Particelle n.5: Particelle: ‘Per ogni frazione’, Davide Castiglione

 

I

Premere
la grafite su cerchi in cancrena:
non so più a cosa porti.
Se a un male cercato e astratto
o se a uno spazio di rilievi,
con lo scavo
come moto verso l’amore,
come modo di avvicinarlo.
Profondamente all’esterno, intanto,
si scende nelle situazioni, nelle depressioni
del terreno; la gente, i suoi gesti vivi
se inascoltati
sono fossili subito.

 

II

Un io-altri
– ancora. Se penso a scisma penso
a una vena fondata nell’occhio
dall’occidente, da secoli.
Per ogni frazione, nell’esserci
con forza e senza l’espediente
di dire noi, in due
disanimare la dipendenza dal due.

Davide Castiglione, Per ogni frazione, Campanotto Editore, 2010

 

“La vera alterità fatta di delicati contatti,/ di meravigliose compensazioni con il / mondo, non poteva realizzarsi / con un / solo termine, alla mano tesa doveva / corrispondere un’altra mano da fuori, / dall’altro.”

Lungo questi versi di J. Cortázar posti in apertura di libro (Davide Castiglione, Per ogni frazione), mi vengono incontro le particelle della poesia  ARCHEOLOGIE, non a caso inserita nella sezione “Nel due”, perché se  è nel due, nella corrispondenza sè- altro fuori da sé, che si realizza la “vera alterità”, allora è necessario indagarne e ritrovarne le tracce, le frazioni – rimanenze, comprese quelle  del distacco originario, della sua fondazione, anche in forma di scritture.

Questo, anche se “premere”, dice  Davide, “la grafite”, quindi lasciare un segno – scrivere ,“non so più a cosa porti”, perché quei “cerchi” sono smangiati, e la loro circolarità ad indicare  ritorni temporali, storici o di rapporti, risulta di impossibile ricomposizione (lo “scisma” della parte II ha già definitivamente  interrotto, almeno in Occidente, l’unitarietà perfetta del circolo;  rimane la possibilità della, o di una,  compensazione, meravigliosa  se affidata alla mano tesa che risponde ad un’altra fuori).
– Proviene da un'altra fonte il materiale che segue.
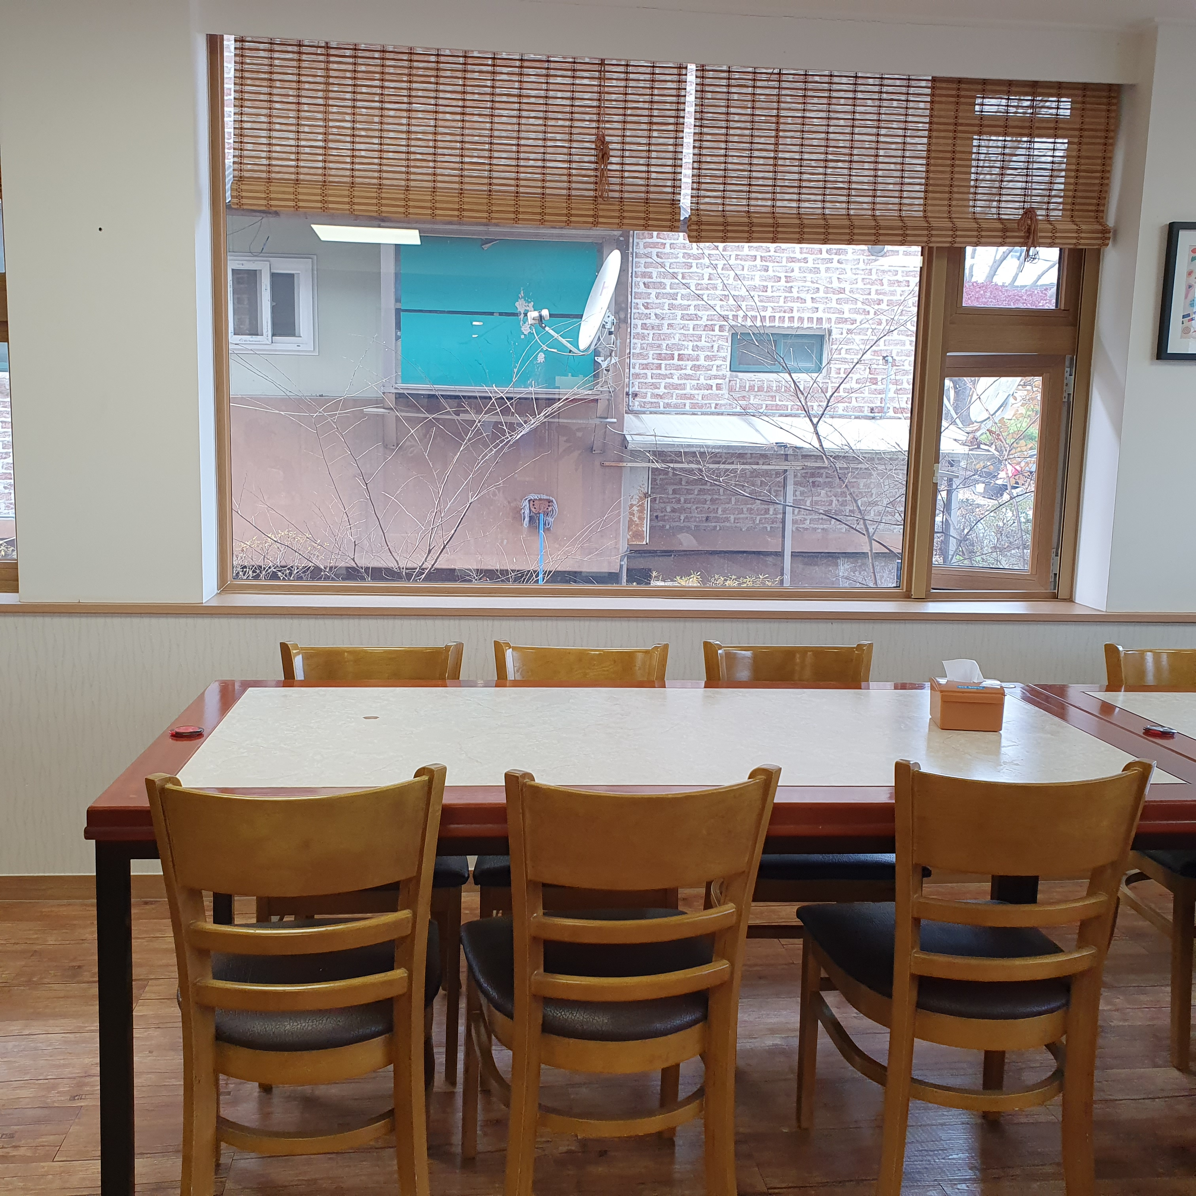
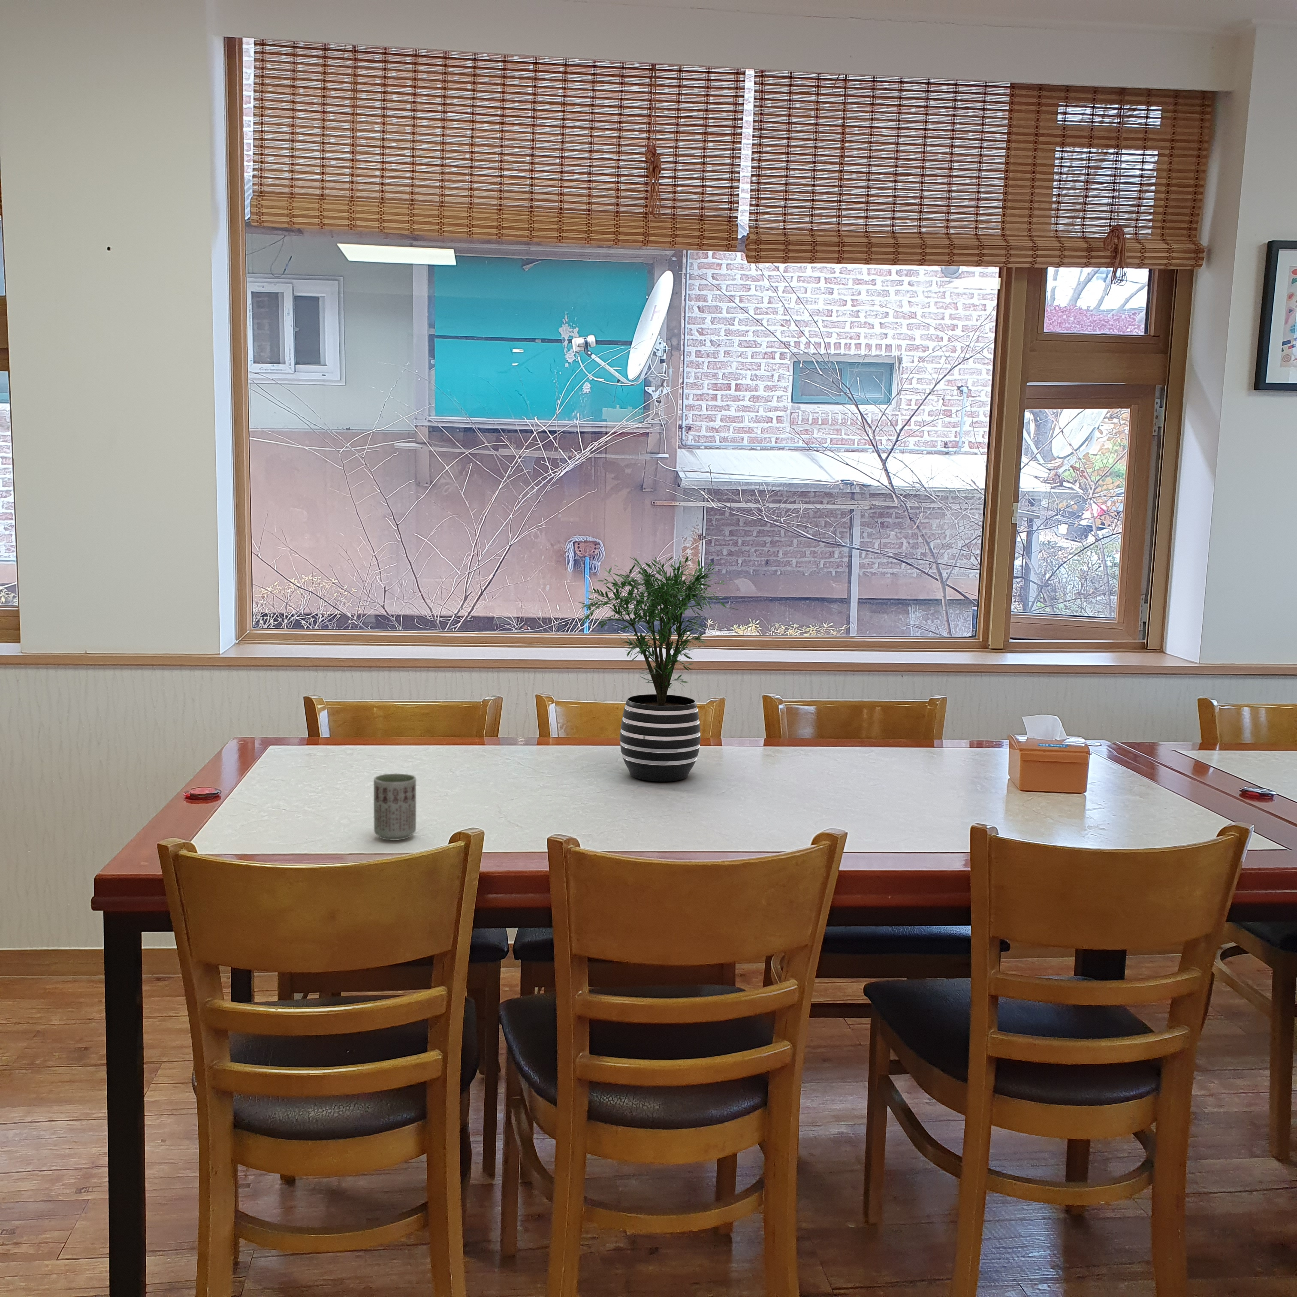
+ potted plant [578,555,740,782]
+ cup [373,773,417,841]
Tuttavia, per premere si preme, in un’azione che richiama il tentativo di fermare il dissanguamento e il conseguente venire meno o venire pallido del segno; si preme ed è pressione – scavo, impronta-solco, lasciati sul corpo, “come moto verso l’amore, /come modo di avvicinarlo”.

Un moto prettamente, o in prima istanza, fisico, che tuttavia, proprio per l’impronta di forza e quindi male che richiama, è duale a quel “male cercato e astratto” che aliena; così come duale è quello che accade, in tanto, all’esterno, dove la depressione  è adesso del terreno e la caduta non è più dal cielo, ma uno sprofondo:  per i vivi – “se inascoltati”- un tumulo; inoltre, come se non bastasse, l’ultimo verso ribadisce “fossili subito”, perché qui il premere è profondamente,  come di forza su una bocca soffice e inerme.

Nella seconda  parte l’“io- altri / -ancora”, il noi che ci accomuna in questa sepoltura, si fa vena, quella “vena fondata nell’occhio/dall’occidente” che, come una linea di taglio nella roccia fossile, separa;     “scisma”, anzitutto  uomo-natura, e poi via, con tutta la bella compagnia di dicotomie d’Occidente, da secoli,  classiche.
Di fronte ad esse, ad “ogni frazione” -e fazione-  che si genera, Davide richiama fortemente alla responsabilità individuale, e questo “per ogni frazione”:

per ogni frazione” infatti, occorre “esserci /con forza e senza l’espediente /di dire noi “; anzi rispetto al noi, al due, occorre  “in due /disanimare la dipendenza dal due”, togliere cioè, e questa volta insieme,  l’anima a tale dipendenza, snudarla nel suo essere, renderla puro fatto di conta, meccanica.